Bu anlaşma ile acil bir ateşkes uygulanmıştır. Lakin protokol, Donbass'ta meydana gelen savaşı durdurmayı başaramamıştır. Bunun üzerine 12 Şubat 2015 tarihinde kabul edilen Minsk II adlı yeni bir tedbir paketi takip edilmiştir. Bu pakette çatışmayı durduramamıştır. Lakin Minsk anlaşmaları, Normandiya formatı toplantısında kararlaştırıldığı gibi  çatışmaya gelecekteki herhangi bir çözüm için temel olmaya devam ettiği belirtilmiştir.

"Tam bir saldırıdır"

Stoltenberg yaptığı açıklamalarda şu ifadelere yer vermiştir:

"Rusya tarafından planlanan tüm operasyonlar Ukrayna'ya tam olarak bir saldırıdır esasen. Halihazırda devam eden bir askeri yığılma görüyoruz ve bunlar ileri adım atabilir. Donbas bölgesinde devam eden provokasyonlar söz konusu, bir saldırıya ön şart oluşturabilecek girişimler söz konusu. Bu çerçevede, Putin'in ortaya koymuş olduğu bir tutum da söz konusu dün itibarıyla. Saldırmamak için geç kalınmış değil."

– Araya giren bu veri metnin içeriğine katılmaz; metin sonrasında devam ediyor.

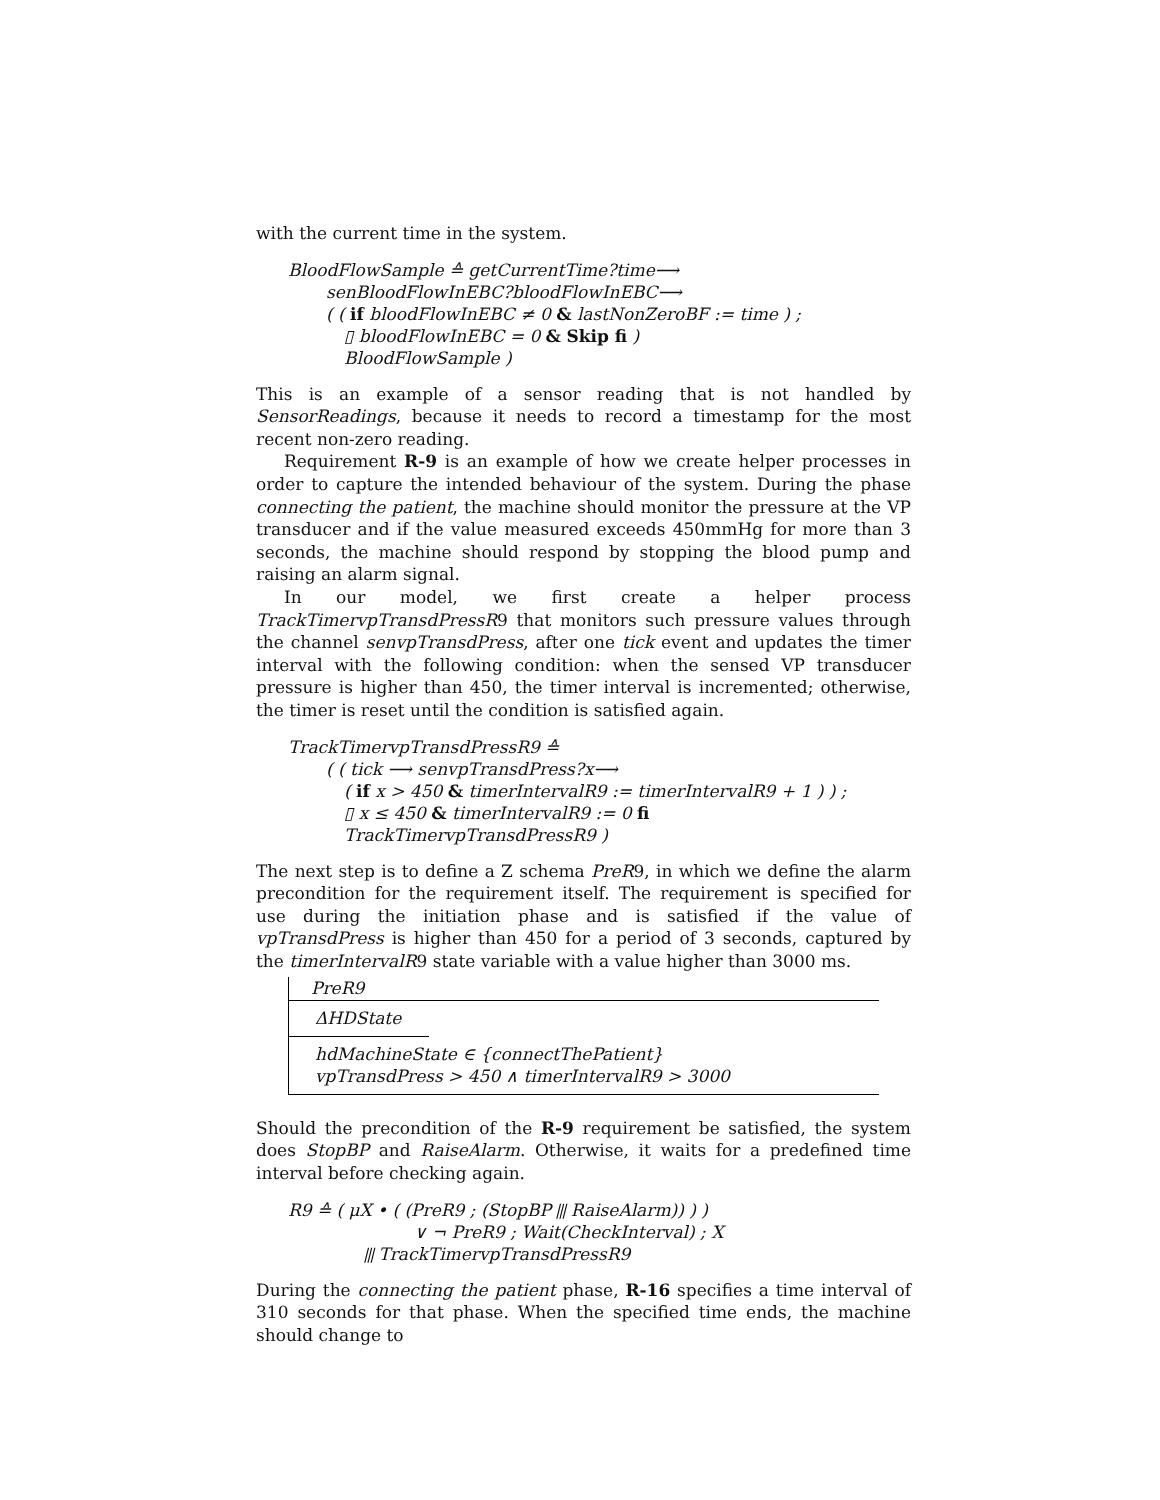with the current time in the system.
BloodFlowSample ≙ getCurrentTime?time⟶
senBloodFlowInEBC?bloodFlowInEBC⟶
( ( if bloodFlowInEBC ≠ 0 & lastNonZeroBF := time ) ;
▯ bloodFlowInEBC = 0 & Skip fi )
BloodFlowSample )
This is an example of a sensor reading that is not handled by SensorReadings, because it needs to record a timestamp for the most recent non-zero reading.
Requirement R-9 is an example of how we create helper processes in order to capture the intended behaviour of the system. During the phase connecting the patient, the machine should monitor the pressure at the VP transducer and if the value measured exceeds 450mmHg for more than 3 seconds, the machine should respond by stopping the blood pump and raising an alarm signal.
In our model, we first create a helper process TrackTimervpTransdPressR9 that monitors such pressure values through the channel senvpTransdPress, after one tick event and updates the timer interval with the following condition: when the sensed VP transducer pressure is higher than 450, the timer interval is incremented; otherwise, the timer is reset until the condition is satisfied again.
TrackTimervpTransdPressR9 ≙
( ( tick ⟶ senvpTransdPress?x⟶
( if x > 450 & timerIntervalR9 := timerIntervalR9 + 1 ) ) ;
▯ x ≤ 450 & timerIntervalR9 := 0 fi
TrackTimervpTransdPressR9 )
The next step is to define a Z schema PreR9, in which we define the alarm precondition for the requirement itself. The requirement is specified for use during the initiation phase and is satisfied if the value of vpTransdPress is higher than 450 for a period of 3 seconds, captured by the timerIntervalR9 state variable with a value higher than 3000 ms.
PreR9
ΔHDState
hdMachineState ∈ {connectThePatient}
vpTransdPress > 450 ∧ timerIntervalR9 > 3000
Should the precondition of the R-9 requirement be satisfied, the system does StopBP and RaiseAlarm. Otherwise, it waits for a predefined time interval before checking again.
R9 ≙ ( μX • ( (PreR9 ; (StopBP ⫴ RaiseAlarm)) ) )
∨ ¬ PreR9 ; Wait(CheckInterval) ; X
⫴ TrackTimervpTransdPressR9
During the connecting the patient phase, R-16 specifies a time interval of 310 seconds for that phase. When the specified time ends, the machine should change to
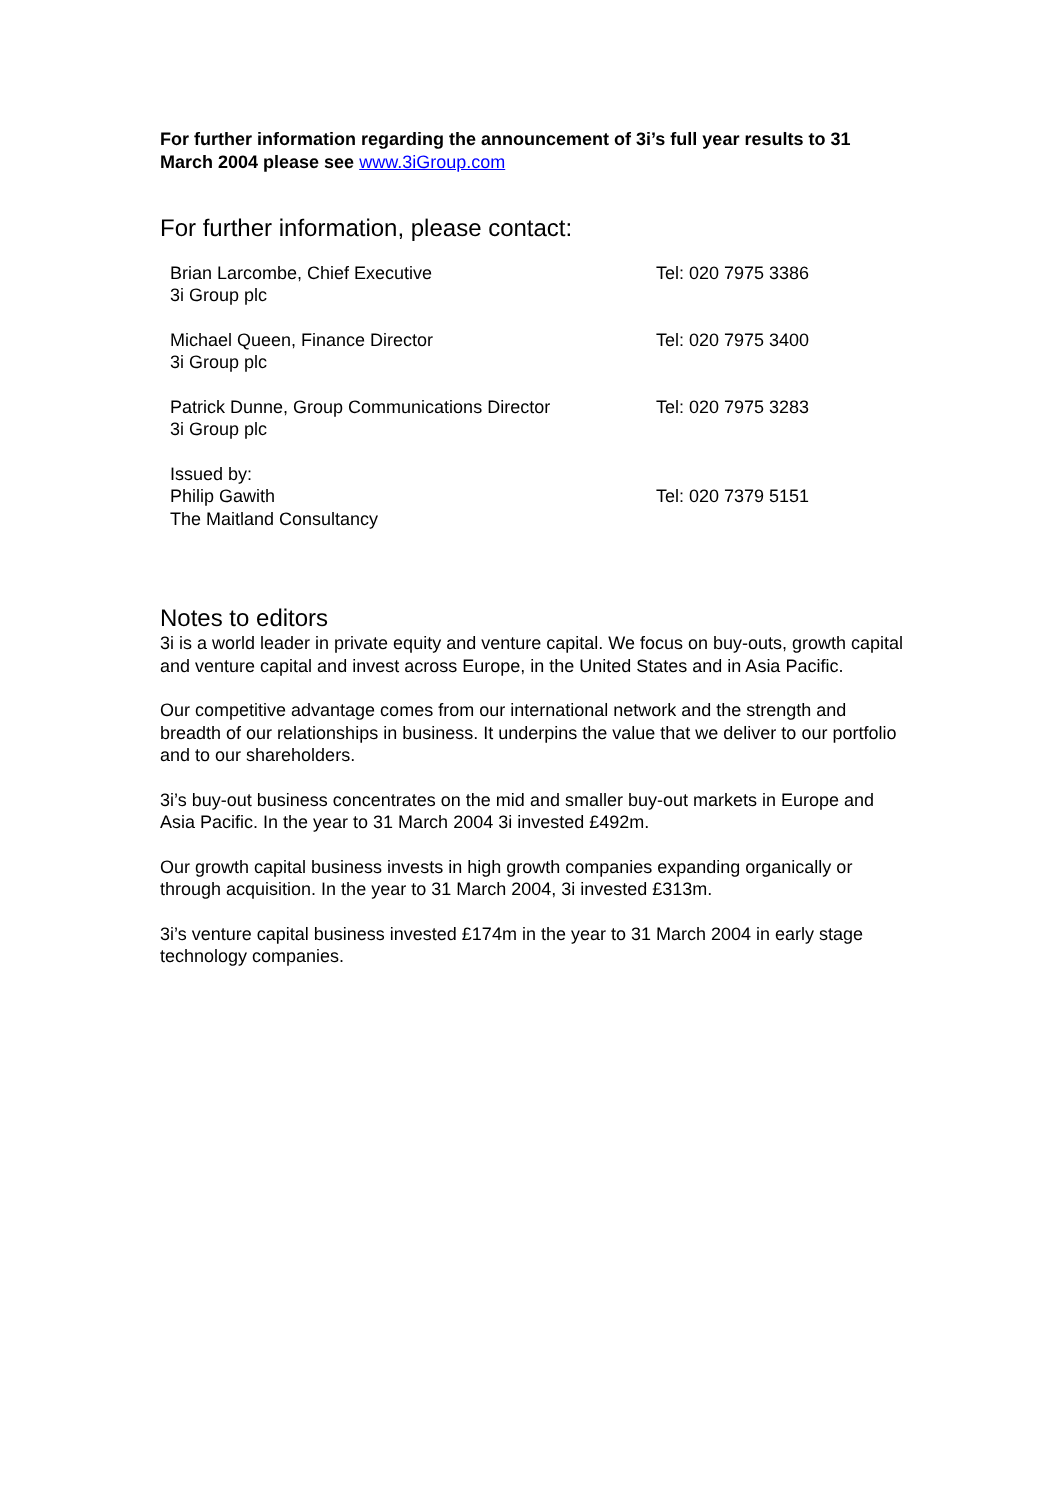For further information regarding the announcement of 3i’s full year results to 31 March 2004 please see www.3iGroup.com
For further information, please contact:
| Brian Larcombe, Chief Executive 3i Group plc | Tel: 020 7975 3386 |
| Michael Queen, Finance Director 3i Group plc | Tel: 020 7975 3400 |
| Patrick Dunne, Group Communications Director 3i Group plc | Tel: 020 7975 3283 |
| Issued by: Philip Gawith The Maitland Consultancy | Tel: 020 7379 5151 |
Notes to editors
3i is a world leader in private equity and venture capital. We focus on buy-outs, growth capital and venture capital and invest across Europe, in the United States and in Asia Pacific.
Our competitive advantage comes from our international network and the strength and breadth of our relationships in business. It underpins the value that we deliver to our portfolio and to our shareholders.
3i’s buy-out business concentrates on the mid and smaller buy-out markets in Europe and Asia Pacific. In the year to 31 March 2004 3i invested £492m.
Our growth capital business invests in high growth companies expanding organically or through acquisition. In the year to 31 March 2004, 3i invested £313m.
3i’s venture capital business invested £174m in the year to 31 March 2004 in early stage technology companies.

Ukrayna'nın arkasında olduğunu belirten Stoltenberg, açıklamalarının devamında şunları dile getirmiştir:

"Sürecin şiddetinin düşürülmesi gerekmekte ve diplomatik çabalarla yol açmak gerekmekte. Ukrayna'ya tam olarak desteğimizi ortaya koymaktayız. NATO'nun ciddi, kritik bir desteği söz konusu. Müttefikliğin Doğu kısmında, gerekli olursa daha fazla varlık oluşturma konusunda NATO yeterlidir. Rusya halihazırda bir işgal içerisindeydi 2014'ten bugüne. Kırım'da gerçekleştirdikleri bu anlama geliyor. Bu askeri varlık ciddileşmekte ve bu noktada bir tanınma söz konusu oldu."

Rusya'ya geri adım çağrısında bulunan Stoltenberg, sözlerine şu şekilde devam etmiştir: "Rusya, 2014'ten bu yana Donbas bölgesinde. Sözde ayrılıkçılar Rusya tarafından kapalı bir şekilde yıllardır desteklenmekte. Bu noktada bir adım değişikliği söz konusu ve bu adımlar da tanımayla desteklendi. Bu, Rusya'nın oradaki askeri işgalinin güçlendirilmesi anlamına gelmekte. Rusya 150 binden fazla askeri varlığa sahip, buna ilave olarak hava kuvvetleri ve diğer kuvvetleri söz konusu. Ukrayna içerisinde de, Kırım'da, Donbas'ta, Doğu'da, Güney'de varlığı söz konusu. On binlerce muharip güç, bunların yanında askeri araçlar, dronelar, elektronik savaş imkanları, hava savunma füzeleri, geniş ve ciddi bir askeri yeterlik söz konusu. Bu nedenle bizler güçlü şekilde diplomatik kanallara dönülüp geri adım atmaya çağırıyoruz."

Açıklamanın devamında ise NATO'nun askeri kanadının hazır kıt'a beklediğini ifade eden Stoltenberg, "Ciddi bir şekilde kınamaktayız ve NATO müttefikleri bugün farklı formatlarda yaptırımları açıkladılar. Almanya tarafından Kuzey Akım Projesi'nin durdurulması söz konusu oldu. Gerekirse savunmamızı daha da güçlendirebiliriz ki bu şekilde sınırdaki müttefiklerimiz daha fazla bir kötü niyetle karşılaşmasın. NATO güçleri en yüksek düzeyde hazırlığa geçirildi ancak yerleştirilmedi." sözlerine yer verdi.